Category: Delegation Quality Evaluates the quality of prompts beyond simple classification. An LLM judge analyzes each prompt for domain knowledge, decomposition ability, edge case awareness, constraint specification, and codebase grounding. Value: 0.0–2.0 High scores indicate prompts that demonstrate understanding of the codebase, break down complex asks, set explicit boundaries, and reference relevant concepts. Low scores indicate vague or context-free prompts. When no LLM is available, the signal falls back to a heuristic based on prompt length, presence of file paths, and constraint language.

decision_visibility

Category: Risk Calibration Measures the ratio of high-significance decisions that were captured versus missed. A candidate who documents important architectural choices as they make them scores higher than one who makes the same choices silently. Value: 0.0–1.0 (captured high-significance decisions / total high-significance decisions) A value of 1.0 means every high-significance decision was explicitly documented. A value below 0.5 indicates that Promptster detected more significant decisions than the candidate surfaced themselves.

verification_intensity

Category: Validation Strategy Measures the ratio of verification commands (tests, lint, type checks, builds) to file changes. A candidate who runs tests after every change scores higher than one who verifies only at the end — or not at all. Value: raw ratio (command events / file diff events) The signal also breaks down commands by type: test, lint, build, and other. Use the breakdown to understand how the candidate verified their work, not just whether they did.

error_recovery_pattern

Category: Steering & Recovery Analyzes what the candidate does after a command fails. For each error episode, the signal classifies the first recovery action as a hypothesis (new approach), retry (same command again), pivot (different command or change), or unrelated (ignored the failure). The signal also detects stuck loops — sequences of three or more similar prompts with no meaningful progress between them. Value: 0.0–1.0 (fraction of error episodes with a hypothesis or pivot as the first recovery action; stuck loops reduce the score) A high value indicates methodical, adaptive recovery. A low value — especially combined with detected stuck loops — indicates the candidate may struggle to diagnose and escape dead ends.

planning_before_acting

Category: Task Framing Measures whether the candidate oriented themselves before making their first file change. The signal looks at the distribution of prompt types (strategic vs. reactive) in the window before the first file_diff event. Value: 0.0–1.0 (ratio of strategic or tactical prompts before the first file change) A high value suggests the candidate spent time understanding the problem before writing code. Note that some tasks genuinely require no planning — treat low values in short or simple sessions with appropriate context.

code_craft

Category: Engineering Judgment An LLM evaluation of file changes for code quality signals: naming clarity, simplification (removing dead code, reducing complexity), and defensive coding (error handling, type tightening, edge case coverage). Value: 0.0–2.0 The signal evaluates the output regardless of who generated it — accepting well-crafted AI output is fine.

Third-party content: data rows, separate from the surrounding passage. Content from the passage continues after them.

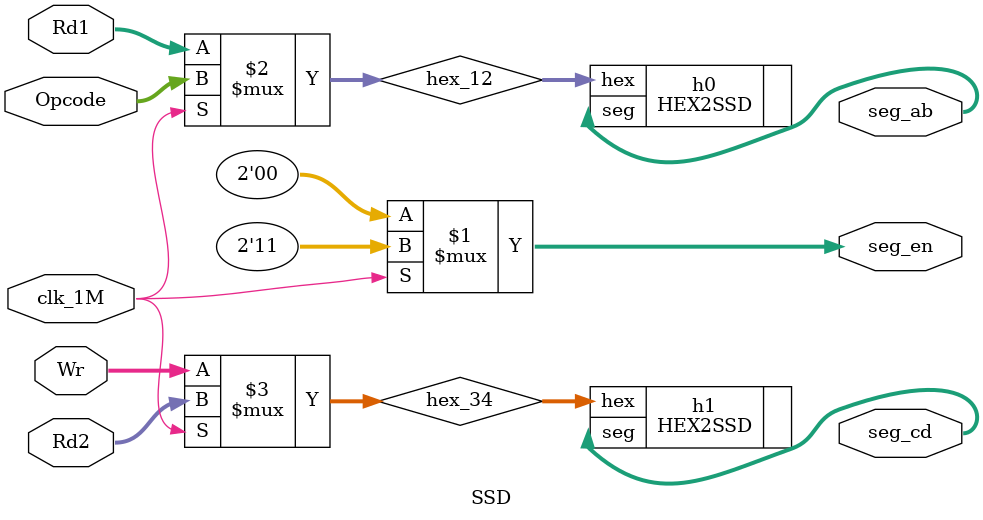
<source format=v>
`timescale 1ns / 1ps

module SSD(
    input clk_1M,               // 1MHz Å¬·° ÀÔ·Â
    input [3:0] Opcode,         // Opcode µ¥ÀÌÅÍ ÀÔ·Â (4ºñÆ®)
    input [3:0] Rd1,            // Rd1 µ¥ÀÌÅÍ ÀÔ·Â (4ºñÆ®)
    input [3:0] Rd2,            // Rd2 µ¥ÀÌÅÍ ÀÔ·Â (4ºñÆ®)
    input [3:0] Wr,             // Wr µ¥ÀÌÅÍ ÀÔ·Â (4ºñÆ®)
    output [1:0] seg_en,        // 7¼¼±×¸ÕÆ® µð½ºÇÃ·¹ÀÌ È°¼ºÈ­ ½ÅÈ£
    output [6:0] seg_ab,        // 7¼¼±×¸ÕÆ® µð½ºÇÃ·¹ÀÌ A, B Ãâ·Â
    output [6:0] seg_cd         // 7¼¼±×¸ÕÆ® µð½ºÇÃ·¹ÀÌ C, D Ãâ·Â
    );

    // ³»ºÎ ½ÅÈ£ Á¤ÀÇ
    wire [3:0] hex_12;          // seg_ab¿¡ Ç¥½ÃÇÒ µ¥ÀÌÅÍ
    wire [3:0] hex_34;          // seg_cd¿¡ Ç¥½ÃÇÒ µ¥ÀÌÅÍ

    // seg_en Á¦¾î: Å¬·° ½ÅÈ£¿¡ µû¶ó 7¼¼±×¸ÕÆ® È°¼ºÈ­
    assign seg_en = clk_1M ? 2'b11 : 2'b00; 
    // Å¬·° ½ÅÈ£°¡ ¹ÝÀüµÉ ¶§¸¶´Ù seg_en °ªÀ» Åä±ÛÇÏ¿© µÎ ¼¼±×¸ÕÆ®¸¦ ¹ø°¥¾Æ È°¼ºÈ­

    // seg_ab¿¡ Ç¥½ÃÇÒ µ¥ÀÌÅÍ ¼±ÅÃ
    assign hex_12 = clk_1M ? Opcode : Rd1; 
    // Å¬·° ½ÅÈ£¿¡ µû¶ó Opcode¿Í Rd1 µ¥ÀÌÅÍ¸¦ ¹ø°¥¾Æ Ç¥½Ã

    // seg_cd¿¡ Ç¥½ÃÇÒ µ¥ÀÌÅÍ ¼±ÅÃ
    assign hex_34 = clk_1M ? Rd2 : Wr; 
    // Å¬·° ½ÅÈ£¿¡ µû¶ó Rd2¿Í Wr µ¥ÀÌÅÍ¸¦ ¹ø°¥¾Æ Ç¥½Ã

    // HEX2SSD ¸ðµâÀ» ÀÌ¿ëÇÑ µ¥ÀÌÅÍ º¯È¯
    HEX2SSD h0 (.hex(hex_12), .seg(seg_ab)); // hex_12 µ¥ÀÌÅÍ¸¦ seg_ab·Î º¯È¯
    HEX2SSD h1 (.hex(hex_34), .seg(seg_cd)); // hex_34 µ¥ÀÌÅÍ¸¦ seg_cd·Î º¯È¯

endmodule

</source>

What it measures is whether the candidate left the code better than they found it.

Signal confidence levels

Every signal carries a confidence level that indicates how much weight to give it for this session.
ConfidenceMeaning
highSignal is reliable for this session
moderateSignal is available but with caveats (e.g. few data points)
lowFallback heuristic was used — LLM evaluation was not available
insufficient_dataNot enough events in the session to compute the signal
When a signal has insufficient_data confidence, it does not mean the candidate performed poorly — it means there was not enough telemetry to evaluate that dimension. This is common in short sessions or sessions where the tool did not capture certain event types.